In their coalition agreement, the three ruling parties that are in power since mid-March – CDU, CSU and SPD – agreed on various measures to make living more affordable again. One of these measures is the Baukindergeld which has just been passed within the framework of the closed-door meeting held recently at the Zugspitze in Bavaria. Families should be given EUR 12,000 per child, with retrospective effect as from the start of January 2018, provided the parents’ income does not exceed a limit of EUR 75,000 taxable income plus a EUR 15,000 supplement per child. This would help an estimated 200,000 middle-income families to overcome the equity hurdle. However, it will also require a loan initially, because the subsidy amount will be paid out over a period of 10 years.
Nonetheless, the government’s gift – EUR 24,000 for two children – sounds good at first glance. The question is whether the target can be reached in practice? It accounts for nearly five percent of the aforementioned purchase price of EUR 500,000, which more or less equates to the land transfer tax. The share is somewhat higher if a cheaper existing property is purchased. However, it would be even less for new-builds in Frankfurt, Munich or Stuttgart. It sounds more like a deadweight effect, as the small subsidy portion is very unlikely to be a decisive factor in purchasing a property in the conurbations. The picture is different in the underdeveloped provincial regions. Buyers are often scarce here as a result of migration, so that houses can sometimes be bought at five-figure prices. The Baukindergeld can account for a quarter or even one third of the purchase price here. The sellers will welcome this. On the other hand, low-income families encouraged by the subsidy to buy might possibly regret their decision at a later stage, because they cannot afford the upkeep of their properties in need of repair.

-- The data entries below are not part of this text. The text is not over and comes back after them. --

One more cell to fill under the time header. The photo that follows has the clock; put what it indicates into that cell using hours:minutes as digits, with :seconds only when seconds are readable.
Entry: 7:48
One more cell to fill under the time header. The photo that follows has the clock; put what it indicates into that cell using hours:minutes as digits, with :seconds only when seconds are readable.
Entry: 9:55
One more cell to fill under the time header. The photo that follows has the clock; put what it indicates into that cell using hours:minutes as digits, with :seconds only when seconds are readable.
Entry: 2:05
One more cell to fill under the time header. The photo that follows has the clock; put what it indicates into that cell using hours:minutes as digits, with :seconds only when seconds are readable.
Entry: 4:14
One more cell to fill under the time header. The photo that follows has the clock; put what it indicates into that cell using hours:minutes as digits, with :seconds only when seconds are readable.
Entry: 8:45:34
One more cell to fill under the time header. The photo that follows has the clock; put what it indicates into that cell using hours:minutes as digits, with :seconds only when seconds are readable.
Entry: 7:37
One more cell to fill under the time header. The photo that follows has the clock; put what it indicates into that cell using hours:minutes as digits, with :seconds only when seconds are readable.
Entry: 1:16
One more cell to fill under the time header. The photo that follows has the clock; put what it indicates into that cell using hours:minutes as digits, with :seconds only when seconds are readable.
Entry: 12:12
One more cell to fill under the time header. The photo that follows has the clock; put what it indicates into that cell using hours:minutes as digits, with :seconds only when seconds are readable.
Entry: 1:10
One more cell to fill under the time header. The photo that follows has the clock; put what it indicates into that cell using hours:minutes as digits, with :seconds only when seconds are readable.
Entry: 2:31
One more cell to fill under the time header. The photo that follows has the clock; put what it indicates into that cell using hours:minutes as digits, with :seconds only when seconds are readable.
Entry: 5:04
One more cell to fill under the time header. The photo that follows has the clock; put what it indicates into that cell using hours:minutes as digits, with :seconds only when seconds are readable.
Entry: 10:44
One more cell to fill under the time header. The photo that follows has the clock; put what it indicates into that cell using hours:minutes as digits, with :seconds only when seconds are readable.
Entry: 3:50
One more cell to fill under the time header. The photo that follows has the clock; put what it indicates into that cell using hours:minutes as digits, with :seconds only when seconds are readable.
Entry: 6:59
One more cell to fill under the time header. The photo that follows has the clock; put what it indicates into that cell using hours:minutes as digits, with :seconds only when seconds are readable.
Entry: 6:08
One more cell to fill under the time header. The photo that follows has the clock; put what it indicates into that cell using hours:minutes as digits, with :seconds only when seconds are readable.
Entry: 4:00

The examples show that the Baukindergeld is not a solution to the fundamental problem of the sometimes extremely high prices in the expensive cities. With interest rates of less than two percent at present, the support is not that necessary in the less expensive regions. It creates deadweight effects at best that are also put into perspective if the sellers “factor in” the Baukindergeld. The home-ownership subsidy of a few years ago – one of Germany’s most expensive subsidies – led to similar mismanagement. It would be better if first-time buyers were exempt from paying land transfer tax and efforts were stepped up to facilitate cheap construction. The key cost drivers are the scarcity of and therefore expensive land zoned for building in the conurbations, as well as the increased requirements for construction and energy efficiency.